Pathogenesis: The initial trigger for atherosclerosis is endothelial injury. It can occur from the direct trauma of increased blood pressure in hypertension, from microbial toxins, toxins in cigarette smoke, oxidized LDL, inflammatory cells etc. Platelet plugs are formed at sites of endothelial injury. Activated platelets and inflammatory cells like macrophages release cytokines such as IL 1 and TNF alpha that cause smooth muscle proliferation. This is further exacerbated by production of PDGF, TGF beta, FGF, Gamma Interferon and endothelins which cause smooth muscle proliferation and synthesis of matrix proteins such as collagen and proteoglycans. Smooth muscle cells migrate from tunica media to the subendothelial space, where they proliferate in response to growth factors.

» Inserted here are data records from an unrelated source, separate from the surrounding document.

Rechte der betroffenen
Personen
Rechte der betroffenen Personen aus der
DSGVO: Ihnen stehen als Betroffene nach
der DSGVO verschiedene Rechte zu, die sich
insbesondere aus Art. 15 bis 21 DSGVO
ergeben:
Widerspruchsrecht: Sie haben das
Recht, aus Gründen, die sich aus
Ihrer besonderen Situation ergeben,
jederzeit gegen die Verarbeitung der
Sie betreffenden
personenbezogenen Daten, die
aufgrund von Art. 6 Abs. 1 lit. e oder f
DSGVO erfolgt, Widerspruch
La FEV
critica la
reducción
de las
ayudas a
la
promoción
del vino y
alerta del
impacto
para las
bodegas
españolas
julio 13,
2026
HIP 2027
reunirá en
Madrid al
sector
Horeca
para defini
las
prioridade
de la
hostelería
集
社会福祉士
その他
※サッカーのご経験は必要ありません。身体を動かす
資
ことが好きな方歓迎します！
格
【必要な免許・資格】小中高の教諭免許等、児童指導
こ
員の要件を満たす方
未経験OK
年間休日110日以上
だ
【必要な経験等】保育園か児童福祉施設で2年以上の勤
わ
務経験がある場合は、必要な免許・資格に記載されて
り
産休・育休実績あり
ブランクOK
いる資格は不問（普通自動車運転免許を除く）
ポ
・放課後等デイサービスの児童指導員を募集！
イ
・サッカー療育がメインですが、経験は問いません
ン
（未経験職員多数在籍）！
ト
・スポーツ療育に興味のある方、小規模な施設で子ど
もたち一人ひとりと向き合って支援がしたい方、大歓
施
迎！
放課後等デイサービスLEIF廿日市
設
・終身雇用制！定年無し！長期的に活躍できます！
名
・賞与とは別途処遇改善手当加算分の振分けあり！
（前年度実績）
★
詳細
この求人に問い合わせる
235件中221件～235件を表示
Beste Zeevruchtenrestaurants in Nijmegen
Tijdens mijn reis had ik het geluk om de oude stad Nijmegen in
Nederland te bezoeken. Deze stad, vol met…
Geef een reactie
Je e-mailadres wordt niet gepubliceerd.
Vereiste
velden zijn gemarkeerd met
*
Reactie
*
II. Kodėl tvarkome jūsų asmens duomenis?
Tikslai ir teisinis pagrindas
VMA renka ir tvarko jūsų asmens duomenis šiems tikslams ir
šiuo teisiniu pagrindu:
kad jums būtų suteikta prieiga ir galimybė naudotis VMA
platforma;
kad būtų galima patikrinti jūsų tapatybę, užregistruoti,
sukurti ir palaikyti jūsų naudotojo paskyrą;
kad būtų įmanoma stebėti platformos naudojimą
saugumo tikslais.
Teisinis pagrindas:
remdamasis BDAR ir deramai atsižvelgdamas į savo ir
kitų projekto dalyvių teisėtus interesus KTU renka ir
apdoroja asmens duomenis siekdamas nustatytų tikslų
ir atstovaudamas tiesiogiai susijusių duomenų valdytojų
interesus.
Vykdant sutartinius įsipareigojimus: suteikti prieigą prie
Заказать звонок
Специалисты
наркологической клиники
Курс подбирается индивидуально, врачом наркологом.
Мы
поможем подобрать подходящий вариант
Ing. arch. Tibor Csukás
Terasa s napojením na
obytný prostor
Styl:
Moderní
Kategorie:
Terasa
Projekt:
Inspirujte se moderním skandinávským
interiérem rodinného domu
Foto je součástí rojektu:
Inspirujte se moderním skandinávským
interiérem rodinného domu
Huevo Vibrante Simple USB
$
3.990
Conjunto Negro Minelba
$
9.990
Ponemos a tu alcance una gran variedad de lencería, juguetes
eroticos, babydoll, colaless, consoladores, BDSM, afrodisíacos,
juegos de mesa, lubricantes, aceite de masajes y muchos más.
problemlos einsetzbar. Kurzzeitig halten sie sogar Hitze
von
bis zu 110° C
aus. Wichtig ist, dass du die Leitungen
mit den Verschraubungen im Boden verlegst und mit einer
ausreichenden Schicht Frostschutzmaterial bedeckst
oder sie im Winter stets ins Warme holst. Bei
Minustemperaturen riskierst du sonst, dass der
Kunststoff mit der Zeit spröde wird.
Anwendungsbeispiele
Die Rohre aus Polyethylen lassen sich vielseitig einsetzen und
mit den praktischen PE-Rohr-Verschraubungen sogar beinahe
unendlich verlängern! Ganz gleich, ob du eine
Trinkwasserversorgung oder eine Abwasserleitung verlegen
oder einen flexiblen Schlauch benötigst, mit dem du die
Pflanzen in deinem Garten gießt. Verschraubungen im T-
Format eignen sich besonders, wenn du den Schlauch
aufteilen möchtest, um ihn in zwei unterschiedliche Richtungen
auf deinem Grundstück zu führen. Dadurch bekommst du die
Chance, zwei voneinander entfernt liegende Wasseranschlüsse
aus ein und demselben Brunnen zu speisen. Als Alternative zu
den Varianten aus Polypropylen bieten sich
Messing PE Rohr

Oxidized LDL plays a key role in the development of plaques. It downregulates ABCA 1 or ATP binding cassette transporter 1, which is involved in active efflux of cholesterol. Oxidized LDL is pro-inflammatory and recruits monocytes to the endothelium and promotes endothelial injury by free radicals. It enters the endothelial cell by binding to LOX 1 receptor. Reactive oxygen species and reactive nitrogen species oxidize LDL. Oxidized LDL is taken up by macrophages leading to accumulation of cholesterol. Lipid laden macrophages are called foam cells. Cholesterol is also deposited in the smooth muscle cells. They accumulate in the tunica media.

Oxidized LDL causes endothelial dysfunction. Nitric oxide synthesis by the endothelium decreases.

Collection of foam cells and fat laden smooth muscle cells forms yellow fatty streaks on the intima. It is the precursor to atheromatous plaques. Plaques have a soft core of lipid, foam cells, necrotic debris and cholesterol clefts (cleft like spaces due to clearing of cholesterol during histopath processing); and are covered by a fibrous cap of smooth muscle cells, connective tissue, collagen and extracellular matrix. Calcification, ulceration and thrombosis of ruptured plaques can cause acute ischemia and infarction of the affected area leading to AMI, cerebral stroke etc.